A TOTALLY different Vigan was what I experienced recently. Tourists were all over the city especially in the historic Kamestisuhan district of vintage houses and cobbled streets. Shops selling souvenir products were opened on the ground floor of many of those houses.
A little more than 10 years ago, on a food research trip, I was the only soul walking through that same district. Save for a few, the houses were all closed so that the place looked like a ghost town. I was staying at Cordillera Inn, and even if some vehicles went through the main street (today only the kalesas are allowed to traverse there), it was blissfully quiet.
My morning research schedule brought me to the Quema house, the home of Isabelo de los Reyes, founder of the Labor Movement and one of those who established the Philippine Independent Church. The cook and caretaker, Gloria, was my guide through the market and Ilocos food.
On my recent trip, it took me a while to find the Quema house. Each one we asked gave a different address. When we finally found it, the Quema house looked different, and so did the neighboring houses, some converted into hotels.
The door knocker was what I spotted right away, an antique hand that I thought gave the place character. Gloria was also there, supervising the cleaning after the house went through remodeling. She didnt look older than when I last worked with her, when Id spend hours observing how she cooked Ilocano food like dinendeng and pakbet.

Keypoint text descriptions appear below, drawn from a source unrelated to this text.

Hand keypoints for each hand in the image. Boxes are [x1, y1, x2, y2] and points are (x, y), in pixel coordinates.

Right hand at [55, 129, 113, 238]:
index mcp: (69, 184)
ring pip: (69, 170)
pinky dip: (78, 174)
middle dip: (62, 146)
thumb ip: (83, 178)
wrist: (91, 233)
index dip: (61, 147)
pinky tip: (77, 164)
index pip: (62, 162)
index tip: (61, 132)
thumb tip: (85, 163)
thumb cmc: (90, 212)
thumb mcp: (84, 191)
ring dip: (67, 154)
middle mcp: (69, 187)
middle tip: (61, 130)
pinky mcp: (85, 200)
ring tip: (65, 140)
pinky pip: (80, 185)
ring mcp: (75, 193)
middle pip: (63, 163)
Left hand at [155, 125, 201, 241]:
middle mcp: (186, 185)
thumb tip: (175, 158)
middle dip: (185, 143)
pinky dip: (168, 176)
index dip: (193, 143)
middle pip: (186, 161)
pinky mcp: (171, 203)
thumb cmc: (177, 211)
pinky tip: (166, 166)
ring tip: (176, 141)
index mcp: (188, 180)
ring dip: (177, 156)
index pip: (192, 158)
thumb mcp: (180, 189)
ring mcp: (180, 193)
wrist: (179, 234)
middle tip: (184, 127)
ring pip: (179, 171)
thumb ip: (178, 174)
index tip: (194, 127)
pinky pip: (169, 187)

My afternoon schedule then included going to empanada-makers gathered around the church plaza.
Now, the empanada-makers have their regular stands, like Irenes Empanada on Salcedo Street. The plaza that day was a busy hive not because of the empanada-makers but because a motorcycle show was ongoing. There were makeshift eateries on one side.
Vigan on a weekend
Progress can be good or bad depending on what you look for. Maybe it was because we were in Vigan on a weekend, at the start of summer, that the place looked entirely different from what I experienced before. There was also a daylong brownout so that the clip-clop of horses hooves on the old district street was drowned out by the sound of generators. Then some of the old houses were sporting bright Mediterranean colors, out of sync with the white exteriors of the traditional houses.
Yet progress also includes projects that not only give tourists a cursory look, but also let them experience the place. One of those is at Arce Mansion where Lito Perez can organize dinner or lunch for tourists who can dress up in period costumes. Its made possible because Perez also owns Camp Suki, a costume shop. Guests will be photographed and the souvenir photo will have that antique sepia-tinted look. Singers will entertain guests as they partake of a five-course meal.
We experienced lunch at Arce Mansion on that last visit. We had pipian, Vigans chicken soup thickened with rice flour, colored with achuete and flavored with pasotes or Mexican epazote. The rest of the courses were family-style roast chicken from the Pamora farms in Abra: bagnet, hamonado, guinataang sigarilyas (winged bean cooked in coconut milk), and bibingka for dessert. Perez said that not all the courses were traditional Ilocano. Some were his familys dishes.